IMPROVEMENT OF INTERFACE TRACKING IN LAGRANGIAN PARTICLE METHOD FOR GAS-LIQUID TWO-PHASE FLOW

Abstract

An entrainment of air bubbles into water during wave breaking is the one of the key issues of the surfzone hydrodynamics. Therefore, recently, the numerical models to track the gas-liquid interface are being improved actively. The Lagrangian particle method, such as the SPH (smoothed particle hydrodynamics) and the MPS (moving particle semi-implicit) method, is one of the methods which can analyze the free surface flow based on the Navier-Stokes equation. The particle method shows good performance to simulate the fragmentation and the coalescence of liquid.
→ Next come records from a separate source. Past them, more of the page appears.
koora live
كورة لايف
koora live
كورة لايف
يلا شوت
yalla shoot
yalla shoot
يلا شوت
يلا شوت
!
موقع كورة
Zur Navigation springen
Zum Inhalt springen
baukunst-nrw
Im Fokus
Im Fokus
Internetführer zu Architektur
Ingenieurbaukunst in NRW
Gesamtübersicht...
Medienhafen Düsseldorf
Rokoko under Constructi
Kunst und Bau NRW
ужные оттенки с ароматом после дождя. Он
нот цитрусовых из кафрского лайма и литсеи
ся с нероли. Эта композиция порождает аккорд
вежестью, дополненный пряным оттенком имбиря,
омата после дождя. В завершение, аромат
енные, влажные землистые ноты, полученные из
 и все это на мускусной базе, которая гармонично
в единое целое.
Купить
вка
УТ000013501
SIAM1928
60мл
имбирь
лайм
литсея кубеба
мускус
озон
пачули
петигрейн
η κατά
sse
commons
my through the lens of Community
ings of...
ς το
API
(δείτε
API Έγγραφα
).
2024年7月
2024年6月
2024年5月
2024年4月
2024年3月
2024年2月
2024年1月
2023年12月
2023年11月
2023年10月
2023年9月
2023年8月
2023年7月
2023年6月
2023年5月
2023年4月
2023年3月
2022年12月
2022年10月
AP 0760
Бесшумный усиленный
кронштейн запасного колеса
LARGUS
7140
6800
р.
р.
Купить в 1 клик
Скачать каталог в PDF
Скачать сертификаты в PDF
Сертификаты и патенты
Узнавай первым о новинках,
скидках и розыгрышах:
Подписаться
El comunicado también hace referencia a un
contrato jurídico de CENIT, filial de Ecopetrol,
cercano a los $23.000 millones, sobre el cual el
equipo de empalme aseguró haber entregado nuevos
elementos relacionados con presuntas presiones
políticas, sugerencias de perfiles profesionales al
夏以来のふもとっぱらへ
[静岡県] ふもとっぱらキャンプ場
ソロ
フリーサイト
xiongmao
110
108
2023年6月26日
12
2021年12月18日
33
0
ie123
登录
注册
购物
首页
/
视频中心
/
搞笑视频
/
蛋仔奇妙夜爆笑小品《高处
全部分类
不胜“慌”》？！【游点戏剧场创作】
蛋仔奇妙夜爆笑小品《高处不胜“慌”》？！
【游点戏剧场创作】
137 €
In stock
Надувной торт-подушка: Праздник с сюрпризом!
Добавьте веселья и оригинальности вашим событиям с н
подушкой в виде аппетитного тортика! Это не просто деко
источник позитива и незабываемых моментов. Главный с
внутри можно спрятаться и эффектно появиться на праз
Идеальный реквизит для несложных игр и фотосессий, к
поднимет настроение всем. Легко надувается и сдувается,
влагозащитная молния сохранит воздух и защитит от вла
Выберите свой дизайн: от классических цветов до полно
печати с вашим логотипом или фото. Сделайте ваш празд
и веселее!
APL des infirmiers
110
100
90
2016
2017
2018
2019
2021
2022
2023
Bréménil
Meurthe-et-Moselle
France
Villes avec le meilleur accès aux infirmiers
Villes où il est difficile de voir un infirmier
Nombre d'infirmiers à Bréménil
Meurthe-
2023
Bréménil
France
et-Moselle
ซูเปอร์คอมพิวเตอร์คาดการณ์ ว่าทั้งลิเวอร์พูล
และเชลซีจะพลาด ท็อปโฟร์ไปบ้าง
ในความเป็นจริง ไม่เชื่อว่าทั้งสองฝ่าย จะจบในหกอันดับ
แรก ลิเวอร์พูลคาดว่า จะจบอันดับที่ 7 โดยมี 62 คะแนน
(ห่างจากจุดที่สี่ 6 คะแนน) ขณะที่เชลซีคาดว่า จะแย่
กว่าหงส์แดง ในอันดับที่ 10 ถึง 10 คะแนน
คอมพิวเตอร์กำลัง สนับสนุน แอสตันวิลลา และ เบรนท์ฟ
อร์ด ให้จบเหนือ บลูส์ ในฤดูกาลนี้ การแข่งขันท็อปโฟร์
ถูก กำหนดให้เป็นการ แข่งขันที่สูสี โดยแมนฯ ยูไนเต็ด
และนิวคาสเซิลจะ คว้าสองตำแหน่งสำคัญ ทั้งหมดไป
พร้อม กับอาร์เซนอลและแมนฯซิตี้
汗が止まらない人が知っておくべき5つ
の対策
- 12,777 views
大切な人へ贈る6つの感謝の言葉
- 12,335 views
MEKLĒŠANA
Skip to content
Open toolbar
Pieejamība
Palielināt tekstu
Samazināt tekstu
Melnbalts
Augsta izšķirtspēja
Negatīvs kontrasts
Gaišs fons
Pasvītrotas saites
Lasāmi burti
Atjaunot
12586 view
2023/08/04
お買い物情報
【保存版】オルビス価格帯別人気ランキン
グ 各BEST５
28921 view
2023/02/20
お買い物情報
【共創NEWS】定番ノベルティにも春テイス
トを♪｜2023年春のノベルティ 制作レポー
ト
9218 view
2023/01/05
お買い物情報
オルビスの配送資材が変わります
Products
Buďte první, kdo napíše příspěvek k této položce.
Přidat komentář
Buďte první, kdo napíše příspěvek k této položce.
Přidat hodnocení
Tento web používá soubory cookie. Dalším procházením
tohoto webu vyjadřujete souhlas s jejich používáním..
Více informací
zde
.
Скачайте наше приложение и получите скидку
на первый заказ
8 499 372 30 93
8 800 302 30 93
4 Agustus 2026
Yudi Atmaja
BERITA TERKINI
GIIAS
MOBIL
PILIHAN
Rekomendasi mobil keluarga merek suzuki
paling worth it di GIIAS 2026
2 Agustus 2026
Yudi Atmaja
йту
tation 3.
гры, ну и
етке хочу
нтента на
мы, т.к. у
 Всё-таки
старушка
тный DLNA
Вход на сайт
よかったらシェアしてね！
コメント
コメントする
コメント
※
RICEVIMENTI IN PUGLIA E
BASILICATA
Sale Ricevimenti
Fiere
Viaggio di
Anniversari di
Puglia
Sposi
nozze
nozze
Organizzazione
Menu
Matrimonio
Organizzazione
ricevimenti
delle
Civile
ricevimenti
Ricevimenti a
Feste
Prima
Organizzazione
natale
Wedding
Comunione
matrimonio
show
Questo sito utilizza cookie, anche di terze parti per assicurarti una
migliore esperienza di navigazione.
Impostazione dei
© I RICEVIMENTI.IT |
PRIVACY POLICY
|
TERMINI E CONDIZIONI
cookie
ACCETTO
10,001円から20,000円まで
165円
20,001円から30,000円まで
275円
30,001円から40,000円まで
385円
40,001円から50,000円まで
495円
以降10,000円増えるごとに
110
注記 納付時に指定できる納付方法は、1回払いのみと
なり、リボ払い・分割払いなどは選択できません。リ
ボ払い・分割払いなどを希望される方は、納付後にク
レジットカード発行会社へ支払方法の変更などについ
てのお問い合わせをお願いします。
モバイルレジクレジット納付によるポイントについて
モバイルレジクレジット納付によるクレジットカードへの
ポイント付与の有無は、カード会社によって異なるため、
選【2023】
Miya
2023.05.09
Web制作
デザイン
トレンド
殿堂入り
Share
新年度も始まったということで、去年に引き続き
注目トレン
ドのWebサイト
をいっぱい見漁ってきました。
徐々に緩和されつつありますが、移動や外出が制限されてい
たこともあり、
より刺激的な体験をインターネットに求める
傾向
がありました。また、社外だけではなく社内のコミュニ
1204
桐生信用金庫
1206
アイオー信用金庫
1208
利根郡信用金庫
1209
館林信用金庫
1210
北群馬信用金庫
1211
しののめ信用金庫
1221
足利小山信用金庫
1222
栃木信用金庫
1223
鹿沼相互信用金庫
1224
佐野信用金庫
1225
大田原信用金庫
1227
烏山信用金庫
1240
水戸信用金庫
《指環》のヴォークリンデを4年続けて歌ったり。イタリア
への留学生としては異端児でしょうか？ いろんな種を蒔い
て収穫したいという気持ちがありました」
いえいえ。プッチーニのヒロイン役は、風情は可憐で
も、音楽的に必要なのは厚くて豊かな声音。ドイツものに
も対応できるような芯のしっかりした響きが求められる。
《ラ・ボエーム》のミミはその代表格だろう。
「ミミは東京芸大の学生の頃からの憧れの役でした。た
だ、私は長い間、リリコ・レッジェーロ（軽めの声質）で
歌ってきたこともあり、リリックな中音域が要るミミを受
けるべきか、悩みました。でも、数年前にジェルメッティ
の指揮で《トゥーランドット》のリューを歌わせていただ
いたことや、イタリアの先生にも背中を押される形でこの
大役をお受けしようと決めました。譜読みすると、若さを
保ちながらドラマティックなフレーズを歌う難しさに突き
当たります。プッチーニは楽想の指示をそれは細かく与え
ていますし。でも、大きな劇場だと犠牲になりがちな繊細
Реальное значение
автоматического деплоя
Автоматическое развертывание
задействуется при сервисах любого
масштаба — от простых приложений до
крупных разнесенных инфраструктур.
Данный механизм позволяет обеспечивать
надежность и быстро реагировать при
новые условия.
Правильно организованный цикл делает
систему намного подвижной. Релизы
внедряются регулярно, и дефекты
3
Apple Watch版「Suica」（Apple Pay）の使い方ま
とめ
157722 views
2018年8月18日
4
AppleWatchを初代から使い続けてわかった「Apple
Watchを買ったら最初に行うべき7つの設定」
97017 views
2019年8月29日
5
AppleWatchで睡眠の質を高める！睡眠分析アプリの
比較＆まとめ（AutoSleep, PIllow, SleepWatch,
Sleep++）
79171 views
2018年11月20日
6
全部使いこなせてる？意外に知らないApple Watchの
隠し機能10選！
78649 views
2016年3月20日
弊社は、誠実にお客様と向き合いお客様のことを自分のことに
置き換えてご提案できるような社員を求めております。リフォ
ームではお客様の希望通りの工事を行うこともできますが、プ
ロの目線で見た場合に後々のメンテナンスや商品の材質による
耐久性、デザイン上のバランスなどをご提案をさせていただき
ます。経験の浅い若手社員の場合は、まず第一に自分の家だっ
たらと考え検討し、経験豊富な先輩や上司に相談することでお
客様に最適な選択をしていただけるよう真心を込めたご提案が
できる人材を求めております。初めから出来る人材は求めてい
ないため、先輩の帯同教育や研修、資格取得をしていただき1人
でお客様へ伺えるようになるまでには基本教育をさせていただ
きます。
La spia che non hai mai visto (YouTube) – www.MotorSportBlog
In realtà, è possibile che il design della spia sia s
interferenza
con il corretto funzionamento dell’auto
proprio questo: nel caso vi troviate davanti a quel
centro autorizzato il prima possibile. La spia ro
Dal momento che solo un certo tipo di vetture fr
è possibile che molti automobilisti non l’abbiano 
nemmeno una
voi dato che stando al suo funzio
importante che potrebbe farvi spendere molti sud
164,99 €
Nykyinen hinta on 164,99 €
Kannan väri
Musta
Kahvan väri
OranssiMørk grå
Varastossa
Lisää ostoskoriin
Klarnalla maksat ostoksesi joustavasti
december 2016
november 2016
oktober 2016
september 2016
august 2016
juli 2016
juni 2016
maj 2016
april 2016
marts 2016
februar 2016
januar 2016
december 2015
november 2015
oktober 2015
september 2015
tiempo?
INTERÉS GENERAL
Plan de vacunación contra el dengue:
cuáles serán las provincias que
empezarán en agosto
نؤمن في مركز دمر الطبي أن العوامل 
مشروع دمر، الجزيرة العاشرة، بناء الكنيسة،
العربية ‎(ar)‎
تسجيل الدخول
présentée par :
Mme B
The difficulties in the analysis of the gas-liquid interface by the two-phase flow model is the numerical instability due to the gas-liquid density difference. To overcome this problem, Koshizuka et al. developed the two-step pressure calculation algorithm, in which the pressure fields of liquid (=heavy fluid) and gas (=light fluid) are calculated separately. In this study, the Koshizuka model, which was applied to a vapor explosion, is modified to fit the phenomena treated in hydraulic engineering. The basic characteristics of the modified model are examined in the dam-break simulation.